Erdost, 1950’den başlayarak şiir, öykü, deneme ve eleştiriler yazdı. Yazılarında, toplumsal sorunlar, Türkiye ve Osmanlı tarihi, tarım, faşizm ve demokrasi konularına ağırlıklı olarak eğildi. 1952’den sonra edebiyat alanındaki etkinliklerini artırdı. 1965 yılından başlayarak; toplumsal sorunlar, Türkiye (Osmanlı dahil) tarihi, tarım, faşizm ve demokrasi konularında yazmaya ağırlık verdi. Şiirde “İkinci Yeni” diye bildiğimiz şiir kuşağına bu ismi kendi yakıştırmıştı.

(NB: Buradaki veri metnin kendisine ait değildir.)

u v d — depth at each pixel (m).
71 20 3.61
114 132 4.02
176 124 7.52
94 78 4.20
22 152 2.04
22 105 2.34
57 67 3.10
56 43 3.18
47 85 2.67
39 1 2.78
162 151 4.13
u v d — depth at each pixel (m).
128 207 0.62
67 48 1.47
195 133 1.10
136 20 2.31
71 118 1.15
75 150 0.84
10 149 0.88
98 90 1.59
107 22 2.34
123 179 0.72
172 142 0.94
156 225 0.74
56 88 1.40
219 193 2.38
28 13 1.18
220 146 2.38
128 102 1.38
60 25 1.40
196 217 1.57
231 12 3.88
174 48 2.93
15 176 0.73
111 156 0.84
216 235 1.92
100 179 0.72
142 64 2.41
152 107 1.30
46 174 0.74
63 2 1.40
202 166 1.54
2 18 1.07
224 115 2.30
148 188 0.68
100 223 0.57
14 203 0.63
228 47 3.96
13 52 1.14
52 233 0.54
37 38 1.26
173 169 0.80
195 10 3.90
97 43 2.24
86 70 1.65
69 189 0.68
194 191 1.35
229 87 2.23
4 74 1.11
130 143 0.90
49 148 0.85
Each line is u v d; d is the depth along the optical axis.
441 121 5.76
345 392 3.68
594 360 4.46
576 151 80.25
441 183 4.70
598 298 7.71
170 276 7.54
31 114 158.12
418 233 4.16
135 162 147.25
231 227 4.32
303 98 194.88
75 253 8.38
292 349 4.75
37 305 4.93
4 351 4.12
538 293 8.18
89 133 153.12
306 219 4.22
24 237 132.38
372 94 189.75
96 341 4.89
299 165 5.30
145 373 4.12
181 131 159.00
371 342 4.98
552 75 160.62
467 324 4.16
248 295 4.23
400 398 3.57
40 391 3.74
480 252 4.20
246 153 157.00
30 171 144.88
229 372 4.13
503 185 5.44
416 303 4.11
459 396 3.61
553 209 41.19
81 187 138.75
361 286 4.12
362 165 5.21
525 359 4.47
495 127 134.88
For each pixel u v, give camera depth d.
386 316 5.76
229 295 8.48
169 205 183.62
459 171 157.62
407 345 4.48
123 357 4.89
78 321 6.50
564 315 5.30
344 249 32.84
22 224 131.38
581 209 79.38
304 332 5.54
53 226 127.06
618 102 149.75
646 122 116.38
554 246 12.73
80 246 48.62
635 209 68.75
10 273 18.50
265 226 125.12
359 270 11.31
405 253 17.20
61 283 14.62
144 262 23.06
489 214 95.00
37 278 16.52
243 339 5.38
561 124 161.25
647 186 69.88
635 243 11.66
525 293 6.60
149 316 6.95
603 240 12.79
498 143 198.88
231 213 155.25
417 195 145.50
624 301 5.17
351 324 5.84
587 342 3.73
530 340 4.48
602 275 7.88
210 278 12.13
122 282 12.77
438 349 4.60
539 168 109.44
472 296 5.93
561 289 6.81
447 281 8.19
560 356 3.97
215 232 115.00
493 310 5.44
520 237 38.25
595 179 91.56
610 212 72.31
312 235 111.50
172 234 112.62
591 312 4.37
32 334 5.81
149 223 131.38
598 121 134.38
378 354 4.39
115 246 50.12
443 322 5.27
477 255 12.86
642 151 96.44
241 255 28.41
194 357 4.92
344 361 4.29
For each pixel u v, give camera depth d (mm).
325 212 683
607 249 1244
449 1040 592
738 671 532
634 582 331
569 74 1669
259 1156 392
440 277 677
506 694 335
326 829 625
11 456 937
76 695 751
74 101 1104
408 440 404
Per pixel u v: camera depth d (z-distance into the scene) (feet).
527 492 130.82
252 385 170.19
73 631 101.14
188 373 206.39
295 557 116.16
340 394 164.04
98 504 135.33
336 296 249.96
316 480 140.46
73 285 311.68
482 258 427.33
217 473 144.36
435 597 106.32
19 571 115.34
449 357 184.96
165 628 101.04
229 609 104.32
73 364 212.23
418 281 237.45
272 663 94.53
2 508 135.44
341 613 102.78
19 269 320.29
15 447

Hemen herkesin saygı duyduğu değerli bir insan geçti bu dünyadan. Entelektüel birikimini, tecrübesini, keskin zekasını satılığa çıkarmayan aydın bu devirde çok zor bulunur. Muzaffer İlhan Erdost böyle bir insandı.
Bize bıraktığı değerler ve eserleriyle yaşayacak.